Orthostatic (a.k.a. postural) measurements of pulse and blood pressure are often part of the assessment for hypovolemia and/or dizziness. This requires first measuring HR and BP when the patient is supine and then repeating them after the patient has stood for a few minutes.
Normally, SBP doesn’t vary by more than ~20 points and DBP by more than ~10 points when a patient moves from lying to standing. In the setting of significant volume depletion, a greater drop may be seen. This may also be associated with symptoms of cerebral hypo-perfusion (e.g. light headedness). In the setting of acute GI bleeding, for example, a drop in blood pressure and/or rise in heart rate when moving from lying to standing is a marker of significant blood loss and has important prognostic implications.
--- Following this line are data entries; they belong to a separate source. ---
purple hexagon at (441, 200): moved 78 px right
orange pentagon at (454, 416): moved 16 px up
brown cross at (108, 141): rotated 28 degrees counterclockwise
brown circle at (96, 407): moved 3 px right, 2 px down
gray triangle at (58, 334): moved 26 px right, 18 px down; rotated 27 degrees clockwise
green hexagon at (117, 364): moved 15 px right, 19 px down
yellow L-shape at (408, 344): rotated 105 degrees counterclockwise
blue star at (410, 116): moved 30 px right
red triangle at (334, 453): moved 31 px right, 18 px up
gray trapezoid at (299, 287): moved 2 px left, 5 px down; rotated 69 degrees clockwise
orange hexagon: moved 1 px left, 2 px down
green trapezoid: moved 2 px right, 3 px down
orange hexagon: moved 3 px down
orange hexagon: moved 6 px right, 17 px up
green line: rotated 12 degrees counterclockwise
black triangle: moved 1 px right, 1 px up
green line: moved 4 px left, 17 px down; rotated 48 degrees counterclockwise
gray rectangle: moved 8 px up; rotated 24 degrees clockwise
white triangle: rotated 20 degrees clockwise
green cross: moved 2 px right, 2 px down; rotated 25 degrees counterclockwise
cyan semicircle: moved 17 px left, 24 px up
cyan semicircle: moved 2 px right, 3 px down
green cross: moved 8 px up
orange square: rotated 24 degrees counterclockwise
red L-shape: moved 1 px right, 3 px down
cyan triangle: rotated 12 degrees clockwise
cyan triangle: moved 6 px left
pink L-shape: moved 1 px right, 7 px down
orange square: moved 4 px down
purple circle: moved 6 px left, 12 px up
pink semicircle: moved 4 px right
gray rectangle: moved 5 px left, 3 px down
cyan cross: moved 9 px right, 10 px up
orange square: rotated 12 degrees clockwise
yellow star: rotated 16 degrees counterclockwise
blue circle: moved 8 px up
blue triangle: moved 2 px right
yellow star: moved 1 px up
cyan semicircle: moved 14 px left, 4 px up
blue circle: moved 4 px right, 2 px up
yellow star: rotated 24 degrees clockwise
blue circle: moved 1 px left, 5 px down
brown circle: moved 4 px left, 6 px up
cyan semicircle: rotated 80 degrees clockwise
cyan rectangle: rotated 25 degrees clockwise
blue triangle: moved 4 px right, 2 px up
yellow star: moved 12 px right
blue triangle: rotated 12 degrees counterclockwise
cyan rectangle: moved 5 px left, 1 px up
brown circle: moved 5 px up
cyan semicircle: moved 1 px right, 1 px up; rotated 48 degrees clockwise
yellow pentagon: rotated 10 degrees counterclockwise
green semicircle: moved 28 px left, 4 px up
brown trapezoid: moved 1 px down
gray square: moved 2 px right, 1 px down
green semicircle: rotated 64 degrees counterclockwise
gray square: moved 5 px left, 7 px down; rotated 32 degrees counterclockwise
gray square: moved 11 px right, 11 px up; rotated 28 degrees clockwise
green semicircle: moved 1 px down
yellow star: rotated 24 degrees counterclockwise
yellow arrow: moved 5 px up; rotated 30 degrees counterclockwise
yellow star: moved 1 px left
It is also possible to have volume loss without attendant postural changes (i.e. the absence of changes doesn’t rule out hypovolemia).
Orthostatic measurements may also be used to determine if postural dizziness or syncope/presyncope are the result of a fall in blood pressure. For example, patients who suffer from diabetes may have autonomic nervous system dysfunction and impaired ability to appropriately vasoconstrict when changing positions. If their dizziness/lightheadedness is the result of orthostatic changes, then their BP will drop when they move from a lying to standing position and their symptoms will be reproduced. The 20-point value is a rough guideline. In general, the greater the change in BP, the more likely it is to cause symptoms and be of clinical significance.
The following are links to useful additional information about BP measurement and hypertension.
- AHA/ACC 2017 Guideline for High Blood Pressure in Adults
- New England Journal of Medicine - BP Measurement
- Moser M, et al. Resistant or difficult to control hypertension. NEJM 2006; 355: 385-92.
Oxygen Saturation: Over the past decade, this non-invasive measurement of gas exchange and red blood cell oxygen carrying capacity has become available in all hospitals and many clinics. While imperfect, it can provide important information about cardio-pulmonary dysfunction and is considered by many to be a fifth vital sign. In particular, for those suffering from either acute or chronic cardio-pulmonary disorders, it can help quantify the degree of impairment.